Problem to solve: Copy out each of the rows below word for word, with the same spelling and punctuation. Leave out the pictures.

Records:
==*==

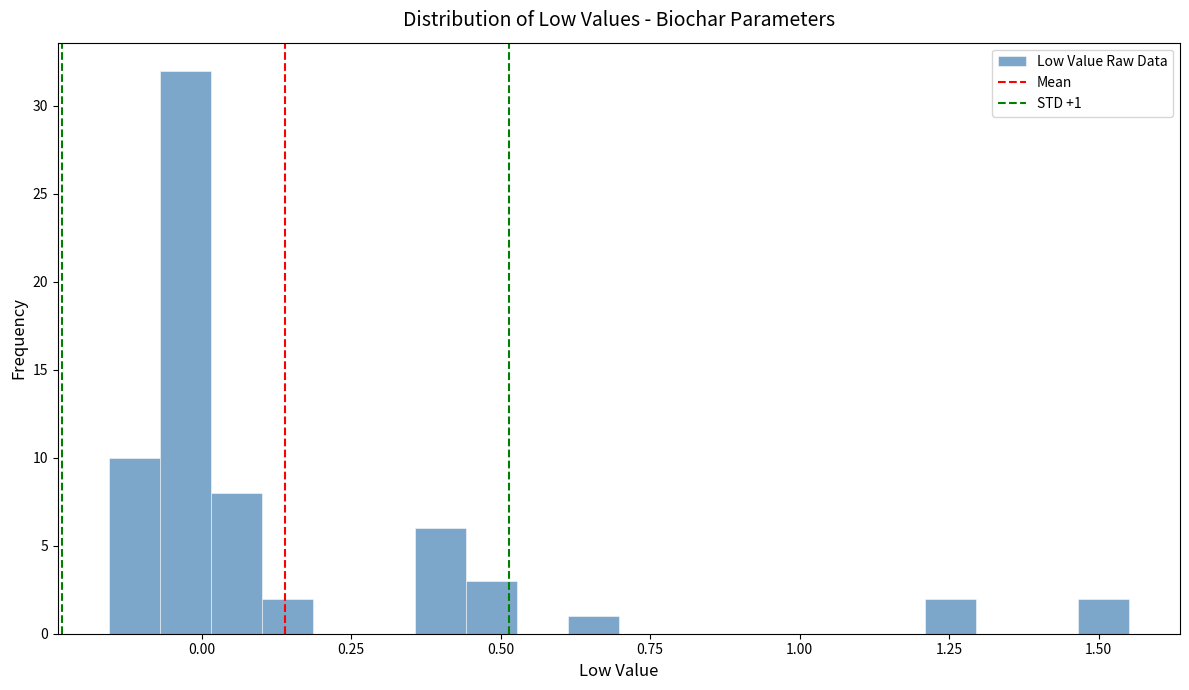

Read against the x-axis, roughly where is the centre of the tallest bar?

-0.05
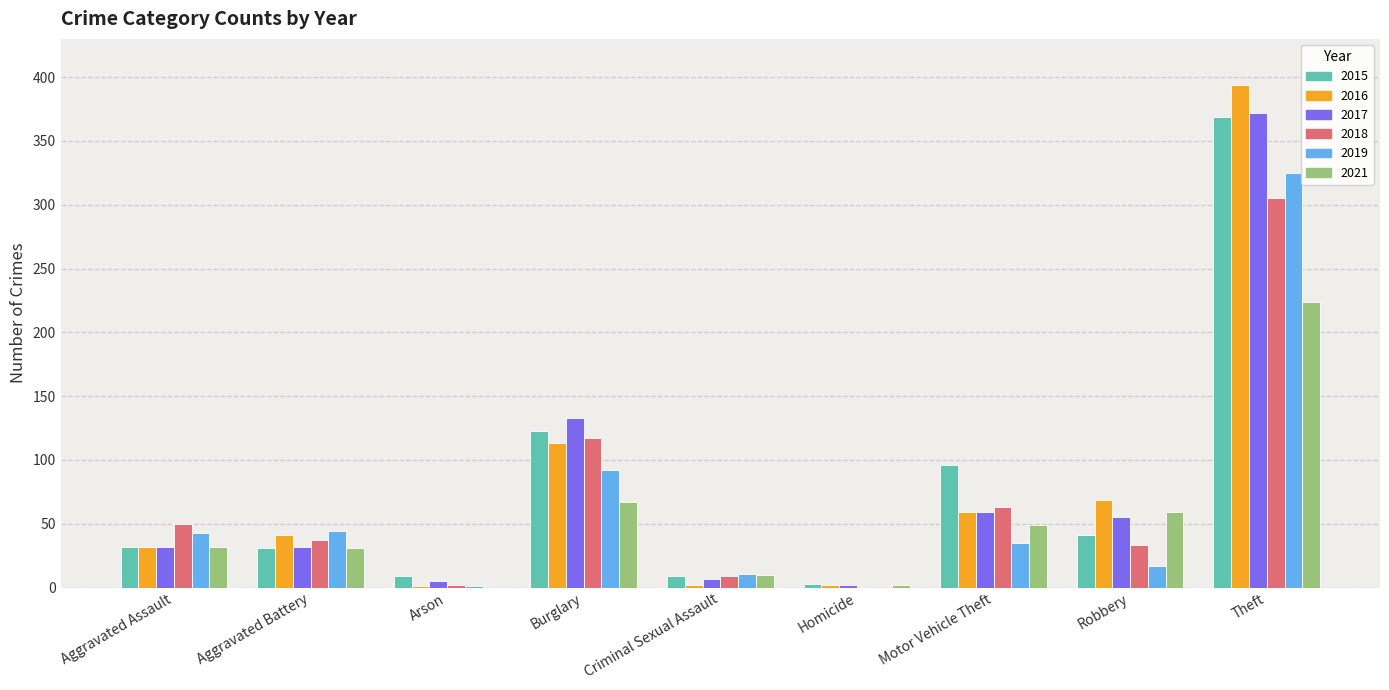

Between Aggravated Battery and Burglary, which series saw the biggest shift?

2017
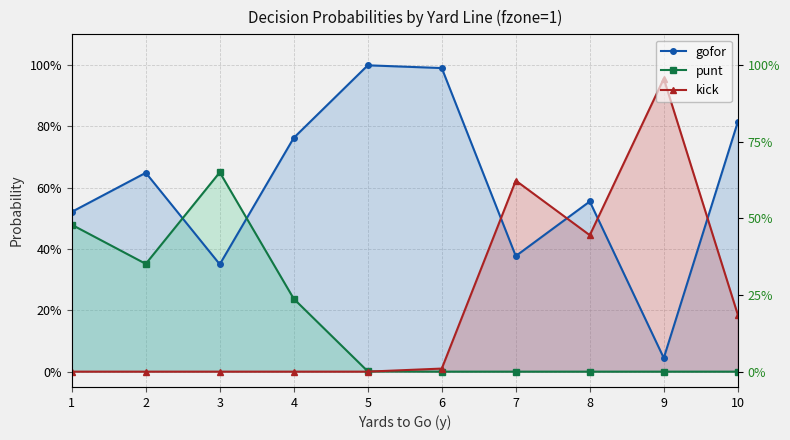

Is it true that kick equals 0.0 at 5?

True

==*==

Exercise response:
Read against the x-axis, roughly where is the centre of the tallest bar?

-0.05

Between Aggravated Battery and Burglary, which series saw the biggest shift?

2017

Is it true that kick equals 0.0 at 5?

True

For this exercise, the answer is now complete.